Am Montag ernannte May mit Sajid Javid einen Nachfolger. Man konnte das als Befreiungsschlag sehen: Javid hatte sich in Einwanderungsfragen eher liberal positioniert; seine eigene Herkunft als Sohn pakistanischer Einwanderer mag ihm zudem eine gewisse Glaubwürdigkeit unter ethnischen Minderheiten verleihen, die den Tories mehrheitlich misstrauisch gegenüberstehen.
Der Neue als Risikofaktor
Seine Berufung bedeutete aber auch ein gewisses Risiko: Anders als seine Vorgängerin gehörte Javid nie zu Theresa Mays Seilschaft. Zudem dürften seine wirtschaftsliberalen, ja libertären Überzeugungen mit den Vorstellungen der Premierministerin, die tendenziell eher auf einen starken Staat setzt, nicht immer gut zu vereinbaren sein.

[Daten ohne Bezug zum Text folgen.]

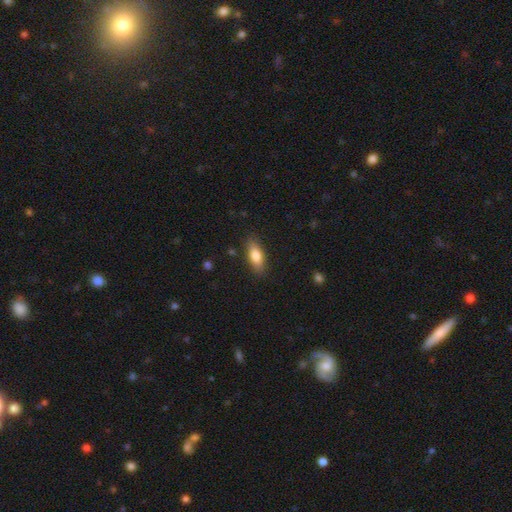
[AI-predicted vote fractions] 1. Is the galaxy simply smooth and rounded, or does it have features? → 80% smooth, 14% featured or disk, 7% star or artifact.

Am Mittwoch wirkten sich die veränderten Kräfteverhältnisse im Kabinett erstmals zu Mays Ungunsten aus: Zwar hatte Javid beim Brexit-Referendum vom Juni 2016 (wie May und Rudd) gegen einen Austritt aus der EU gestimmt, doch im tiefsten Inneren, darauf deuten Äusserungen aus der Vergangenheit hin, ist der neue Innenminister ein ausgesprochener EU-Skeptiker. Und so gehörte er bei dem dreistündigen Treffen vom Mittwoch zu einer ganzen Reihe von Ministern, die Zweifel an Mays Plänen äusserten, nach dem Brexit eine «Zollpartnerschaft» mit der EU einzugehen.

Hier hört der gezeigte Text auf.